Introduction

Inhabitants of the Far East saw a bright shining light in the sky on July 4, 1054. A star had exploded and today the remnants of that star or supernova are visible as the Crab nebula.

The Crab nebula, which now has a diameter of fourteen lightyears, is giving off large amounts of a radiation called Rontgen radiation. This Rontgen radiation takes a lot of energy to produce and scientists estimate that all the energy left in the nebula will be exhausted within a year. Despite this prediction, the Crab nebula appears to have had a significant amount of energy which it used to transmit the Rontgen radiation for more than ten centuries. This energy is delivered by a tiny Rontgen source in the Crab nebula, left over from the supernova, called a neutron star.

Rontgen Hot Gases

Neutron stars have about the same mass as our Sun, but this mass is so tightly packed that the sphere that encloses it measures about 10 kilometers in diameter. Inside this sphere, the atoms from the star had been broken down into their components of neutrons, protons and electrons. When this occurs the protons and electrons react and start to form neutrons. Eventually the core of the neutron star where the elementary particles are located become surrounded by a fluid of primarily neutrons. This fluid is covered by an extremely dense crust that is a few hundred meters thick.
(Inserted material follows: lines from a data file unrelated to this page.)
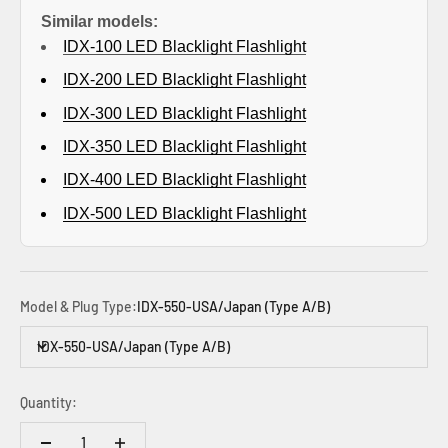
Similar models:
IDX-100 LED
Blacklight Flashlight
IDX-200
LED Blacklight Flashlight
IDX-300 LED Blacklight Flashlight
IDX-350 LED Blacklight Flashlight
IDX-400 LED
Blacklight Flashlight
IDX-500 LED
Blacklight Flashlight
Model & Plug Type:
IDX-550-USA/Japan (Type A/B)
IDX-550-USA/Japan (Type A/B)
Quantity:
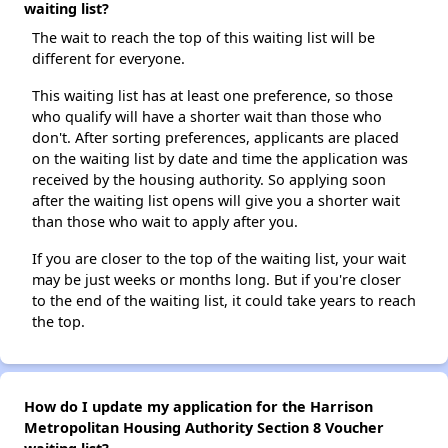
waiting list?
The wait to reach the top of this waiting list will be
different for everyone.
This waiting list has at least one preference, so those
who qualify will have a shorter wait than those who
don't. After sorting preferences, applicants are placed
on the waiting list by date and time the application was
received by the housing authority. So applying soon
after the waiting list opens will give you a shorter wait
than those who wait to apply after you.
If you are closer to the top of the waiting list, your wait
may be just weeks or months long. But if you're closer
to the end of the waiting list, it could take years to reach
the top.
How do I update my application for the Harrison
Metropolitan Housing Authority Section 8 Voucher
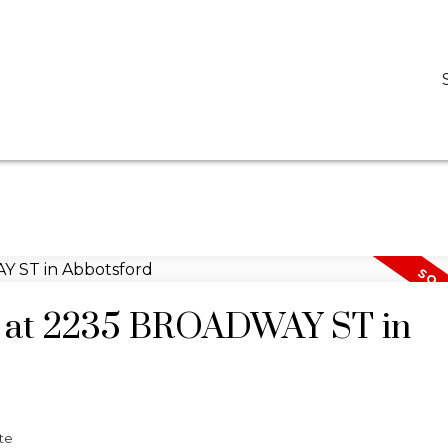
D
DARCY REDDICOPP
SUTTON GROUP WEST COAST REALTY
ty at 2235 BROADWAY ST in
te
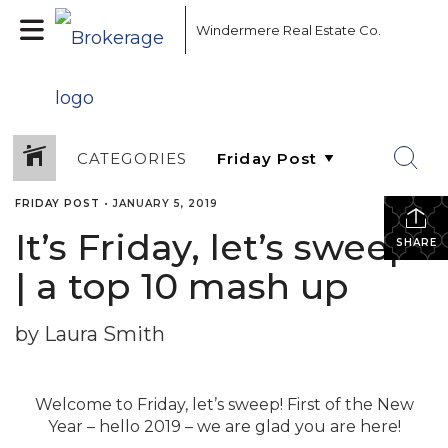
Windermere Real Estate Co.
CATEGORIES
FRIDAY POST
•
JANUARY 5, 2019
It’s Friday, let’s sweep!
SHARE
| a top 10 mash up
by Laura Smith
Welcome to Friday, let’s sweep! First of the New
Year – hello 2019 – we are glad you are here!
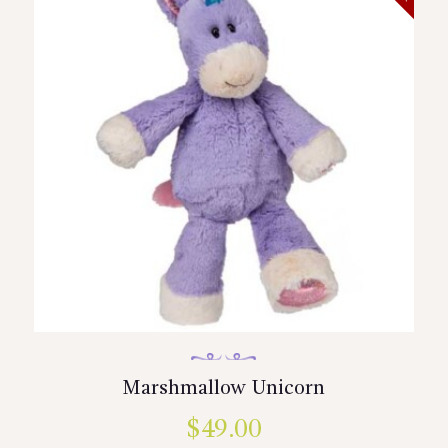
Marshmallow Unicorn
$
49.00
The gravitational force at the surface of a neutron star can be billions of times stronger than that of our Sun. Neutron stars also have very strong magnetic fields that can trap gas from nearby stars. When that happens, the gas accelerates in the magnetic atmosphere and then falls freely toward the surface of the star. These gases may even accelerate to as fast as one third of the speed of light! Here the gases are heated up to over 10 million kelvin and emit Rontgen radiation. A great deal of energy is created by this process which allows the neutron star to function as a Rontgen source.

Pulsars

The strong magnetic field of the neutron star run from pole to pole (represented by the green lines). The attracted matter is forced to fall to the poles (represented by the the orange and green regions). This causes small, hot spots on both poles, where Rontgen radiation is generated. This radiation is slowly released in narrow bundles from the poles of the star (represented by the blue region).

If the magnetic poles are not lined up with the rotation axis (the red axis line), the poles rotate sometimes in our line sight and back. Scientists can then see the emitted Rontgen radiation as short flashes which vary depending on the speed the neutron star rotates. The pulses reoccur at small and precise intervals between 1 millisecond and 4 seconds. This source is called a Rontgen pulsar.